# Data excerpts start

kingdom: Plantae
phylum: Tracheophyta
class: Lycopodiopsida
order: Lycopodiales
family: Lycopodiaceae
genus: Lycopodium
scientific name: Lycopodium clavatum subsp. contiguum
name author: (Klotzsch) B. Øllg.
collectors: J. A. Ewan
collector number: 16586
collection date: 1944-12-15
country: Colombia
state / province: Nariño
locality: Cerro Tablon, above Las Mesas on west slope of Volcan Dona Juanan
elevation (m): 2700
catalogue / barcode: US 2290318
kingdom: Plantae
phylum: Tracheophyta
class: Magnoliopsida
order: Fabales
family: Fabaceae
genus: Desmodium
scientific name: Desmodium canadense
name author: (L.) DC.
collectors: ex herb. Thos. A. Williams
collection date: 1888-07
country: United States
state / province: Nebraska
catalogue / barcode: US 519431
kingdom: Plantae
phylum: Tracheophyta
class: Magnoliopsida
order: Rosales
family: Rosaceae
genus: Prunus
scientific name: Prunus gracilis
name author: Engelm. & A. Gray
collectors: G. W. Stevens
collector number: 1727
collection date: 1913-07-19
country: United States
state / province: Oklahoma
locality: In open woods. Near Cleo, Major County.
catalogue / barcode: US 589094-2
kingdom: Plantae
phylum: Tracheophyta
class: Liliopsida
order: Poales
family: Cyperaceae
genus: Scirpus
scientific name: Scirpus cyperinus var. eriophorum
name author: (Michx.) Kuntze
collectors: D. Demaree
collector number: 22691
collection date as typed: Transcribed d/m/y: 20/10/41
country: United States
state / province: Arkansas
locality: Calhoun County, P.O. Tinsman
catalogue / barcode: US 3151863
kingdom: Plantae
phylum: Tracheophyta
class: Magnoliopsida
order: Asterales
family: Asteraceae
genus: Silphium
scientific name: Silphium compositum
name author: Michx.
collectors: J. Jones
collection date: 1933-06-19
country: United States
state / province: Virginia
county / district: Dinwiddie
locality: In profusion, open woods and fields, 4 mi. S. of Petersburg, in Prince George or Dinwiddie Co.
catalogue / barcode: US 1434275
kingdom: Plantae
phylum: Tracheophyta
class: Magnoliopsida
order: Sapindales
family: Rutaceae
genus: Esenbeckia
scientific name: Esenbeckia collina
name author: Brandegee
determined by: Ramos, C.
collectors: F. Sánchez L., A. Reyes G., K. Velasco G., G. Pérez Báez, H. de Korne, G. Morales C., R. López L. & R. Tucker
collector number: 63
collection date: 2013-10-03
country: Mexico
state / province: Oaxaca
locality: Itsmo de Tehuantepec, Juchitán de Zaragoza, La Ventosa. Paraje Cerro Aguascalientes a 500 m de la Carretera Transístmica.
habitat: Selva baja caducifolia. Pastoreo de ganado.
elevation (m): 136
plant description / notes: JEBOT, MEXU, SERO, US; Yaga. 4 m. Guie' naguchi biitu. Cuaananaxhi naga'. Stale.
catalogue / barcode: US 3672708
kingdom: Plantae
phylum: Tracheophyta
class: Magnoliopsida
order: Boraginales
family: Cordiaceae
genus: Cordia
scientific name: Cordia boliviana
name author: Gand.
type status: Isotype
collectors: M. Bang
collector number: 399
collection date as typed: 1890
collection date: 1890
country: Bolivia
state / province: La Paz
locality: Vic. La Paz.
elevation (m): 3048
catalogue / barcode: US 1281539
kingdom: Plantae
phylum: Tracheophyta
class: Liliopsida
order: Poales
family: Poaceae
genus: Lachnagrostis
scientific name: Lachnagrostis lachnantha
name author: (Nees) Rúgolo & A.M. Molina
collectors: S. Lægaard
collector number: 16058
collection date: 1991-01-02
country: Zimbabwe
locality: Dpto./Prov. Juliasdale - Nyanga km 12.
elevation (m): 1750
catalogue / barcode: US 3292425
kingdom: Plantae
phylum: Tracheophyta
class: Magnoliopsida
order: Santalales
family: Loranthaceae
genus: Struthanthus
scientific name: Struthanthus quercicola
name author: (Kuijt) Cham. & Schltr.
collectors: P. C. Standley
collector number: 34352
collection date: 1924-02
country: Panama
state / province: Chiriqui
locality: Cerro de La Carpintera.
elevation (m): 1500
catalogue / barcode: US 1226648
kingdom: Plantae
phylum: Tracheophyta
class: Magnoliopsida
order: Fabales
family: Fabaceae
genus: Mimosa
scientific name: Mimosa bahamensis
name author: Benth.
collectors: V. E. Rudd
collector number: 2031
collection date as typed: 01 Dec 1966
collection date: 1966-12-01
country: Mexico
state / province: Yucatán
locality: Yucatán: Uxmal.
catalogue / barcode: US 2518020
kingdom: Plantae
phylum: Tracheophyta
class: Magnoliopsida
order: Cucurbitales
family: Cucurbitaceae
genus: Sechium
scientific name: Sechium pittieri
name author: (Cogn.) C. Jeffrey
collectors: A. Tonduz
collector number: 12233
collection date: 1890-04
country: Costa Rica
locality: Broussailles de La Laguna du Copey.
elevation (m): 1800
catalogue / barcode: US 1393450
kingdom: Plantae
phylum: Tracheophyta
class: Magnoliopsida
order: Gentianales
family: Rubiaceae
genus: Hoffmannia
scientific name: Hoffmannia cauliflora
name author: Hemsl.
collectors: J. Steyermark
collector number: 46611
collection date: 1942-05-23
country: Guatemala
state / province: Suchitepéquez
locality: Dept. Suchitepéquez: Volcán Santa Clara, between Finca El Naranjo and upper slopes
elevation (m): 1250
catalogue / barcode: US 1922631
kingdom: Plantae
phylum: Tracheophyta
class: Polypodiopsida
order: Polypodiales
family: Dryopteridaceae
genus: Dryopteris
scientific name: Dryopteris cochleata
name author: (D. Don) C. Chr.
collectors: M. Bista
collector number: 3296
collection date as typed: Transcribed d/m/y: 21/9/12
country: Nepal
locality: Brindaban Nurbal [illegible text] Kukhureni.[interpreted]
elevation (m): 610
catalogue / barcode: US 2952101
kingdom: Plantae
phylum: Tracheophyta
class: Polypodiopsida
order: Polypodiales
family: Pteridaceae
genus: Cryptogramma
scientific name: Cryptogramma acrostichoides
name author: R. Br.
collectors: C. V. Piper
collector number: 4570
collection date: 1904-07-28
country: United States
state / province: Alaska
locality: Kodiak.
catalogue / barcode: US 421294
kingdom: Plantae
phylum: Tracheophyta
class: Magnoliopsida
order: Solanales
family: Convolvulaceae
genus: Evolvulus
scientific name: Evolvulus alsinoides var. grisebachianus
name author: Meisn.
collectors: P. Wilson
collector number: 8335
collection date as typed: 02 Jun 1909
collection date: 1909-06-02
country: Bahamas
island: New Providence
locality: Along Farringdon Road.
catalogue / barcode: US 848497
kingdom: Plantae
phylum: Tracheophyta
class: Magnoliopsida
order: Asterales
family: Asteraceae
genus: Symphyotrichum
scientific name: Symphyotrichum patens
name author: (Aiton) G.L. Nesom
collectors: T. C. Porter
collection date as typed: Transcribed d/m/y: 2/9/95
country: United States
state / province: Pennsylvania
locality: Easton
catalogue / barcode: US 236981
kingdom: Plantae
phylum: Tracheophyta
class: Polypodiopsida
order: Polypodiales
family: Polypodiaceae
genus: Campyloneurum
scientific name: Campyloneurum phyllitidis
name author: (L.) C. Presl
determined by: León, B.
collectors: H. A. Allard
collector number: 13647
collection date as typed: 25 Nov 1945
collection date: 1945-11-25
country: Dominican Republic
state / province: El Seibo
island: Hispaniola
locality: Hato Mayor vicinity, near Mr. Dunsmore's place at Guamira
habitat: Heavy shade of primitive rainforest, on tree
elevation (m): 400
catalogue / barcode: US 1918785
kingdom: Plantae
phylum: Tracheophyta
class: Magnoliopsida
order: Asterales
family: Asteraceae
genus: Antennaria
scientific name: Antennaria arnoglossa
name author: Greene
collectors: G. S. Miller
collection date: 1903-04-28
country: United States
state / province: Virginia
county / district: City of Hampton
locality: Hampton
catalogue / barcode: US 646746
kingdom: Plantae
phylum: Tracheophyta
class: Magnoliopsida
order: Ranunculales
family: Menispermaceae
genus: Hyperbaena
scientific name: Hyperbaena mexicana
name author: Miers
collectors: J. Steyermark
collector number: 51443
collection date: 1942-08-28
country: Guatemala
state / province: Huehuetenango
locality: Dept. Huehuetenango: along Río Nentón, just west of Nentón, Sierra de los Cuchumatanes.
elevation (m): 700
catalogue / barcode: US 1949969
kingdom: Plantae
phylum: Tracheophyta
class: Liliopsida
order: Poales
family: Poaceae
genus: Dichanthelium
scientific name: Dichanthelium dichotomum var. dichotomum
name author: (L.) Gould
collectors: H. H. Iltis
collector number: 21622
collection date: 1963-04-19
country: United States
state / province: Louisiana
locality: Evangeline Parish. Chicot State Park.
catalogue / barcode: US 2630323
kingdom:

# Data excerpts end

■ **Directions**
Arrange everything in the listing above, from the line containing "family: Convolvulaceae" down to the line containing "scientific name: Symphyotrichum patens", as a JSON list of strings with one string per line, leaving out any blank lines.

■ **Complete response**
[
  "family: Convolvulaceae",
  "genus: Evolvulus",
  "scientific name: Evolvulus alsinoides var. grisebachianus",
  "name author: Meisn.",
  "collectors: P. Wilson",
  "collector number: 8335",
  "collection date as typed: 02 Jun 1909",
  "collection date: 1909-06-02",
  "country: Bahamas",
  "island: New Providence",
  "locality: Along Farringdon Road.",
  "catalogue / barcode: US 848497",
  "kingdom: Plantae",
  "phylum: Tracheophyta",
  "class: Magnoliopsida",
  "order: Asterales",
  "family: Asteraceae",
  "genus: Symphyotrichum",
  "scientific name: Symphyotrichum patens"
]